[Images with keypoint coordinates]

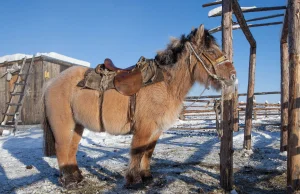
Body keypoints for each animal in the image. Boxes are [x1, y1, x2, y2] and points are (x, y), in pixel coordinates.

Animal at [42, 23, 237, 188]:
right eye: (211, 50)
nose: (233, 76)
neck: (164, 83)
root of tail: (51, 83)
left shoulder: (156, 130)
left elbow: (148, 152)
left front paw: (146, 175)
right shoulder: (144, 129)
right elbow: (137, 152)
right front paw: (134, 179)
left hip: (77, 126)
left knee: (71, 150)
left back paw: (77, 177)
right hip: (63, 125)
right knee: (62, 148)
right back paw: (69, 182)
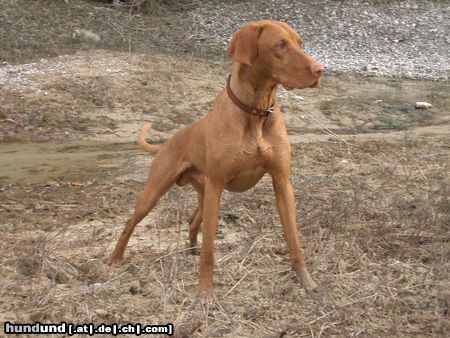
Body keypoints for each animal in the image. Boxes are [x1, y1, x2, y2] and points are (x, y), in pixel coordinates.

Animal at [109, 19, 324, 294]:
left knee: (192, 221)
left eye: (300, 43)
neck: (255, 111)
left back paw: (190, 248)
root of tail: (169, 142)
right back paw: (115, 258)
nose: (320, 70)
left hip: (205, 193)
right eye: (279, 46)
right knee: (130, 223)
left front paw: (306, 281)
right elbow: (209, 250)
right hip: (159, 192)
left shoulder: (282, 182)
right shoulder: (218, 184)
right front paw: (205, 292)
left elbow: (294, 240)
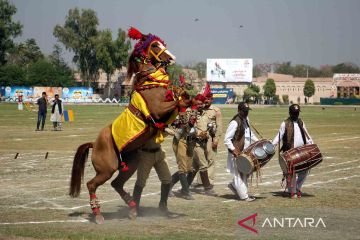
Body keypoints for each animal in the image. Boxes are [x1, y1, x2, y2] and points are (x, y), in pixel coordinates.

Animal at [68, 27, 195, 223]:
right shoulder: (158, 110)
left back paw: (133, 208)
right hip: (106, 169)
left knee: (116, 184)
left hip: (130, 164)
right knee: (91, 184)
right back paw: (98, 214)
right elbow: (179, 102)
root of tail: (95, 144)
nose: (172, 57)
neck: (151, 84)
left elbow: (181, 100)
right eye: (155, 45)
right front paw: (195, 101)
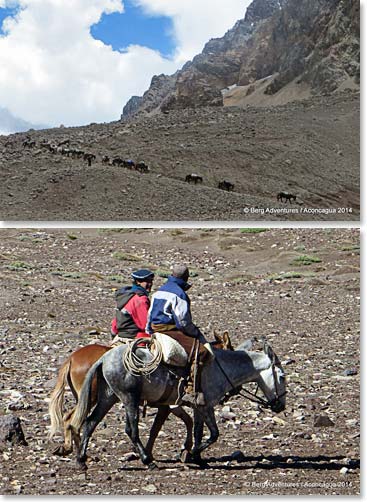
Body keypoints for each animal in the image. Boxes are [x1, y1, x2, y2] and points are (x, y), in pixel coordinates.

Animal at [49, 332, 233, 460]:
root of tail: (72, 358)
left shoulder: (170, 405)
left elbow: (185, 422)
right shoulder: (168, 406)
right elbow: (158, 428)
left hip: (94, 398)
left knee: (72, 418)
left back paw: (73, 450)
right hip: (92, 397)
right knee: (73, 420)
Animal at [70, 340, 286, 472]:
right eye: (282, 376)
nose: (281, 406)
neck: (221, 368)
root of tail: (104, 358)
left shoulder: (199, 407)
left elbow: (199, 431)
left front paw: (196, 457)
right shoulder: (206, 406)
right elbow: (214, 434)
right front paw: (191, 454)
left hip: (108, 397)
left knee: (90, 423)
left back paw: (81, 460)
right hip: (129, 398)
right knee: (131, 430)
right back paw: (148, 461)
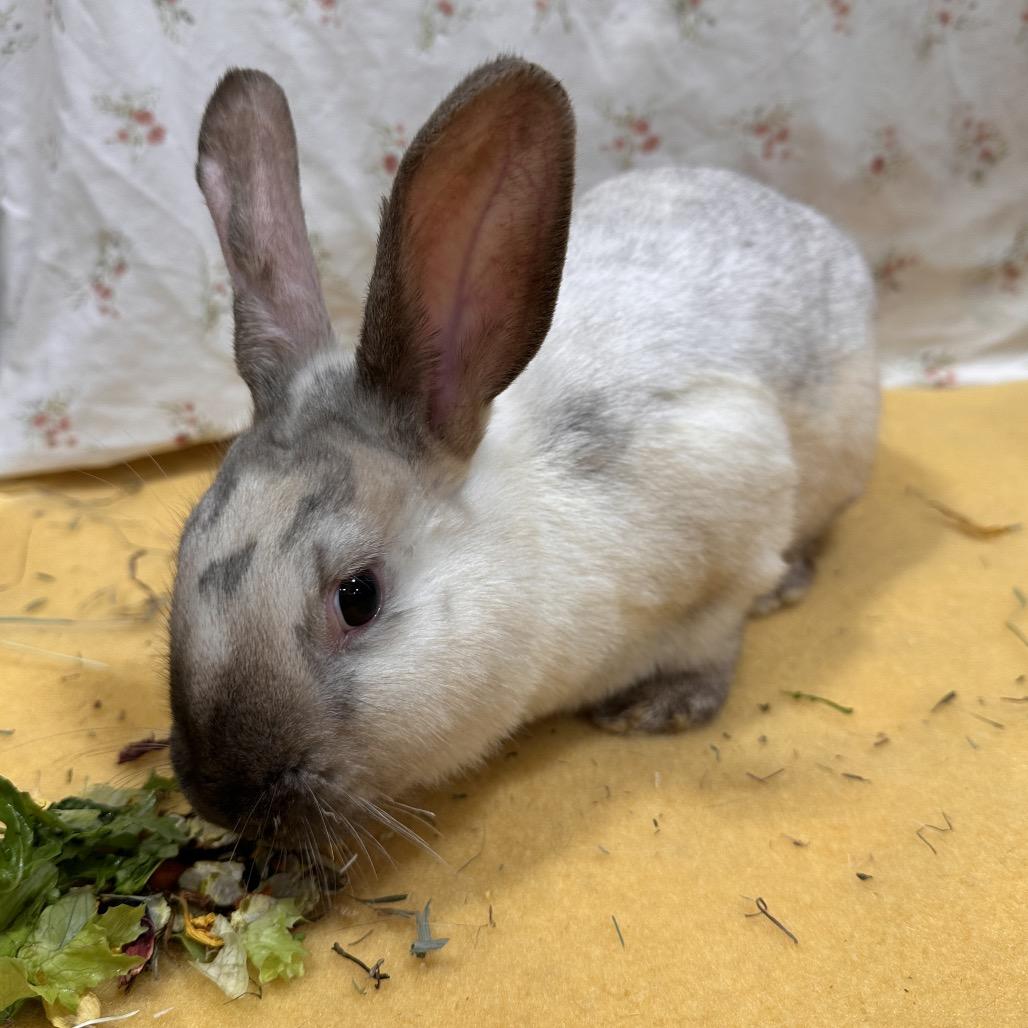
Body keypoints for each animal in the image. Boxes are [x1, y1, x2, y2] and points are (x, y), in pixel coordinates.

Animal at [168, 56, 879, 840]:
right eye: (185, 546)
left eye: (358, 597)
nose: (218, 793)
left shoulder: (734, 495)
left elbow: (717, 633)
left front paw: (660, 707)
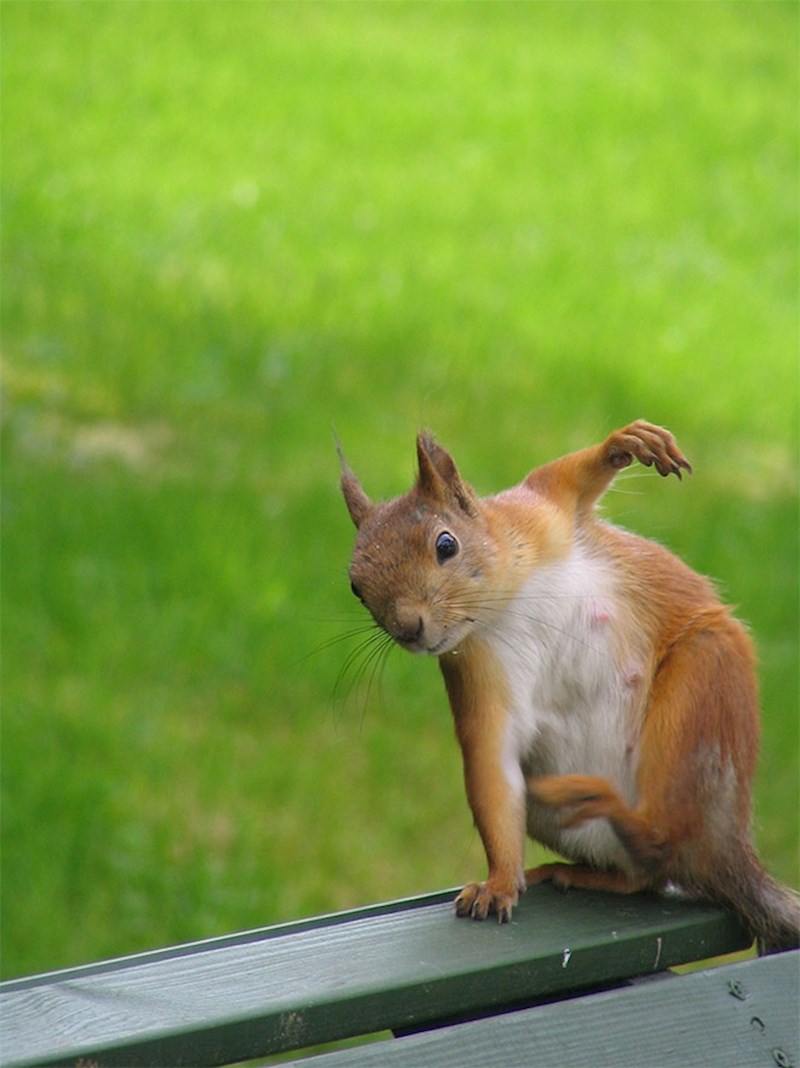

- **EXERCISE AIM**
Nothing but a number should be given: the count of lines in the entries that contain the word "elbow".

- **WRITTEN ANSWER**
11